Count the lines in the rows below that contain the word "isolated". Give only the number.

--- start of Supplied material ---

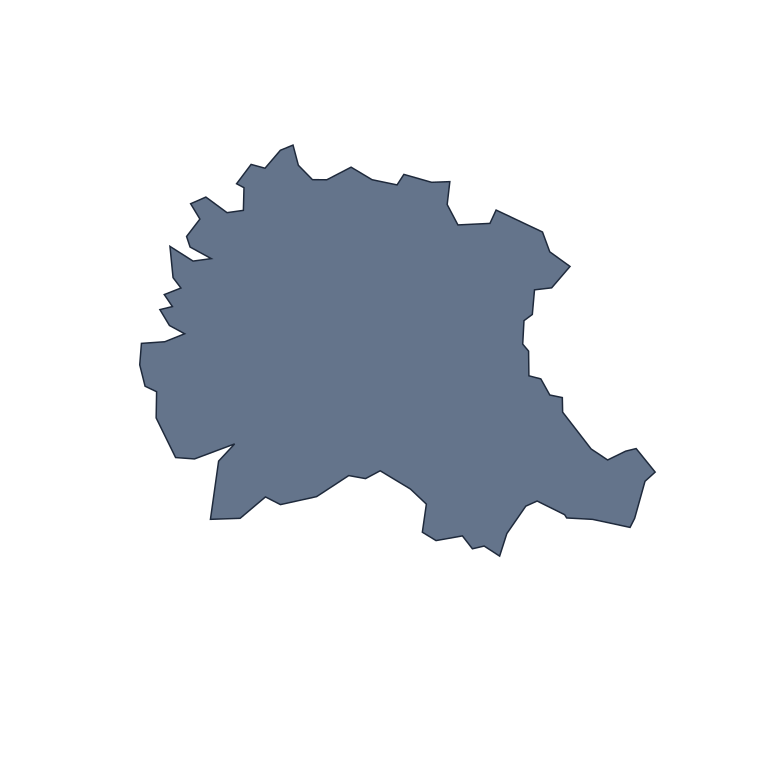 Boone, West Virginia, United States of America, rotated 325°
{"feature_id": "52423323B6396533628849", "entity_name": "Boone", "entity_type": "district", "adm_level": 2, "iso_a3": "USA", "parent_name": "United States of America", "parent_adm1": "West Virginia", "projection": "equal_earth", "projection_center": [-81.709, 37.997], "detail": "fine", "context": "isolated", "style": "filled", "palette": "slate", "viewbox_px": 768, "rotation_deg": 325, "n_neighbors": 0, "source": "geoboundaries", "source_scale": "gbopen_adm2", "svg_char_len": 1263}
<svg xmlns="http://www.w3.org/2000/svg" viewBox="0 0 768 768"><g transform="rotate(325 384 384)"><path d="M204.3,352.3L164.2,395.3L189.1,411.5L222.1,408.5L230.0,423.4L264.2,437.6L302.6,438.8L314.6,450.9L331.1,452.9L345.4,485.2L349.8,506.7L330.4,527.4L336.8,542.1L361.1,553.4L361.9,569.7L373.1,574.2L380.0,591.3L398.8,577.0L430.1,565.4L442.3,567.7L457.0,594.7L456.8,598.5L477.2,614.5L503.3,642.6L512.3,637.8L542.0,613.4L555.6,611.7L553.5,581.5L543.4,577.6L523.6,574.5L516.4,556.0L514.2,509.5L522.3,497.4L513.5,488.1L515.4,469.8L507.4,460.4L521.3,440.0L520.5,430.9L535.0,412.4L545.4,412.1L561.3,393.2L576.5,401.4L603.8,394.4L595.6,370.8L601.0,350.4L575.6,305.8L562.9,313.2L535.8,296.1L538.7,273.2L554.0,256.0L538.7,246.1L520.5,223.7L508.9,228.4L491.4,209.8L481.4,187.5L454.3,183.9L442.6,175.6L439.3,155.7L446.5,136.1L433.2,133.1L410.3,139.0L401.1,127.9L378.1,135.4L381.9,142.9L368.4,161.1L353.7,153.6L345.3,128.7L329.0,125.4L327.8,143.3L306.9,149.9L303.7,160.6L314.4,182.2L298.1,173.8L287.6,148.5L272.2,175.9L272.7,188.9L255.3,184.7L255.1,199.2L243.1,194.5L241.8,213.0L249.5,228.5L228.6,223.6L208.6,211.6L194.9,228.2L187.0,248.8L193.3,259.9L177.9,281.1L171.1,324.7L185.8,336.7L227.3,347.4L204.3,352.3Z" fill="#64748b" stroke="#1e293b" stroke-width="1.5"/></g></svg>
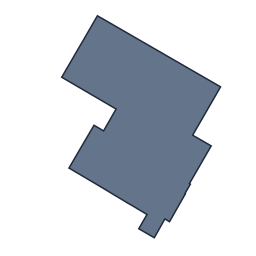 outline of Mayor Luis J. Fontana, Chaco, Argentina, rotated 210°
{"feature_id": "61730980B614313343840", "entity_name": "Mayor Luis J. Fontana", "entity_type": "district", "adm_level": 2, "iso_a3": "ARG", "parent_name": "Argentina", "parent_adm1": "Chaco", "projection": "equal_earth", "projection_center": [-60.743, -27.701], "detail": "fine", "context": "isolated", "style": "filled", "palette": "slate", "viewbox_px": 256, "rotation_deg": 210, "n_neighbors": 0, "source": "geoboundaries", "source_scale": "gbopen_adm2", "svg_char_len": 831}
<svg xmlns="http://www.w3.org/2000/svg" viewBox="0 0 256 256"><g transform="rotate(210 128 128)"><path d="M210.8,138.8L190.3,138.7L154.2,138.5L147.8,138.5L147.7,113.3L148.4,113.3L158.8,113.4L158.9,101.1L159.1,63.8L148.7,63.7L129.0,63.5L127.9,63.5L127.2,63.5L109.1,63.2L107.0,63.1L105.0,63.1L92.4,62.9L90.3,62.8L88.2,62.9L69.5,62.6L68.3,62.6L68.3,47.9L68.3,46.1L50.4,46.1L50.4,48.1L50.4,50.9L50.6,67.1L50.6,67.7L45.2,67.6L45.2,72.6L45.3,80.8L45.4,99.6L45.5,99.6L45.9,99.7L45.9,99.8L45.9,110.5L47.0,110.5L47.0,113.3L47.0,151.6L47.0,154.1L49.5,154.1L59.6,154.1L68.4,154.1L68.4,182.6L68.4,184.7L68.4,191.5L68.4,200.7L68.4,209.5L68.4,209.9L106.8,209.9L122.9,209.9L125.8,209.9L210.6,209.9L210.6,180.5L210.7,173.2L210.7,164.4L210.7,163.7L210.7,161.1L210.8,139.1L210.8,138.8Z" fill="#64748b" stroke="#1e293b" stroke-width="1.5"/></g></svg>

--- end of Supplied material ---

▶ The reply:
2